INNER MELBOURNE IS BACK IN FOCUS, LIFTED BY RISING POPULATION GROWTH, MAJOR INFRASTRUCTURE SPENDING AND RENEWED APARTMENT DEMAND IN CARLTON, KENSINGTON, NORTH MELBOURNE AND THE CBD. AS TERRY RYDER NOTES, “THE GENERAL UPTURN IN THE VICTORIA MARKET” HAS MADE GREATER MELBOURNE GOOD VALUE COMPARED WITH OTHER CAPITALS

Western Sydney again features through Blacktown, which Ryder says defies long-held myths about distance and disadvantage. He points to long-term growth above 10 per cent a year and the strength of the wider Western Sydney economy. “Blacktown has good infrastructure—including motorway and rail connections, a hospital, a university campus and massive employment nodes nearby,” he writes.

Queensland dominates the list, with Logan, Rockhampton, the Sunshine Coast, Toowoomba and Townsville all identified as areas where diverse economies and large infrastructure pipelines are shaping price expectations. Townsville, which recorded 25 to 30 per cent annual growth in some suburbs between 2023 and 2025, is tipped to climb even higher on future rankings. Toowoomba benefits from its airport, Inland Rail and plans for a billion-dollar hospital, a combination Ryder describes as a recipe for rising values.

Darwin appears after signs of a sustained revival, helped by the nation’s highest per-capita infrastructure spend and improving economic signals. Ryder notes that late in 2024, sales activity strengthened and yields remained the highest of any capital city. Within six months, he says, it had become “the hottest market in Australia”.

Affordable lifestyle cities also stand out. Bunbury’s growth since 2022, Burnie’s emerging renewal zone and Geelong’s re-energised market point to regions where buyers continue to seek alternatives to major capitals. Frankston’s recent run, boosted by hospital investment, adds another Victorian entry.

Ryder includes the northern suburbs of Adelaide through Salisbury and Playford, citing extraordinary growth since 2020. He notes that buyers who purchased in places like Para Hills have seen median prices jump from $340,000 to more than $700,000 in five years.
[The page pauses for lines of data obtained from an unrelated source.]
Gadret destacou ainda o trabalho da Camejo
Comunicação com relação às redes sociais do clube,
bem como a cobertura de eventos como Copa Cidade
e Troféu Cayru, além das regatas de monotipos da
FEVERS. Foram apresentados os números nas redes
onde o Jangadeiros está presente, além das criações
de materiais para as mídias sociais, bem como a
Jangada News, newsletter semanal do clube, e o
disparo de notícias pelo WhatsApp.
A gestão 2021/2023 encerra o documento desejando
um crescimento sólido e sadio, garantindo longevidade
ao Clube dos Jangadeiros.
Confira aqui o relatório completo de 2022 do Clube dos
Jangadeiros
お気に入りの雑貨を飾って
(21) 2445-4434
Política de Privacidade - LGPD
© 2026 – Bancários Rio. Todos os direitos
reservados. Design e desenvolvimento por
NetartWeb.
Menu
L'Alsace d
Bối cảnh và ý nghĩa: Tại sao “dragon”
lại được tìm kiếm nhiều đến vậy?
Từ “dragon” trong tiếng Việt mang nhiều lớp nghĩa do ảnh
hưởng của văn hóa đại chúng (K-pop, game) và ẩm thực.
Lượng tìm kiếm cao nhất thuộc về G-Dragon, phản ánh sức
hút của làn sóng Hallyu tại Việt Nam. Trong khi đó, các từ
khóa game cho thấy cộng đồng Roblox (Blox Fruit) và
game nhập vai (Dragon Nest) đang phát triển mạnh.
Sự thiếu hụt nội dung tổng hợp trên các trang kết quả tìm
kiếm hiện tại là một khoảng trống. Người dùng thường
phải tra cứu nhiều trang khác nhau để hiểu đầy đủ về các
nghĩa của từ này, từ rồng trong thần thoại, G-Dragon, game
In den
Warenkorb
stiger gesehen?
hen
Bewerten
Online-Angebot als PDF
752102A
Wollongong rounds out the list, described as a modernised regional centre with a strong economic base, an evolving port and continuing appeal for Sydney workers seeking relative affordability.

The selection of these 17 areas paints a picture of a property market shaped by infrastructure, job creation and local economic depth rather than national sentiment. Ryder’s long-running argument is that understanding these patterns offers a clearer guide to where momentum forms. His list suggests that buyers in 2026 may continue to look beyond Australia’s largest capitals for value, growth and lifestyle advantages.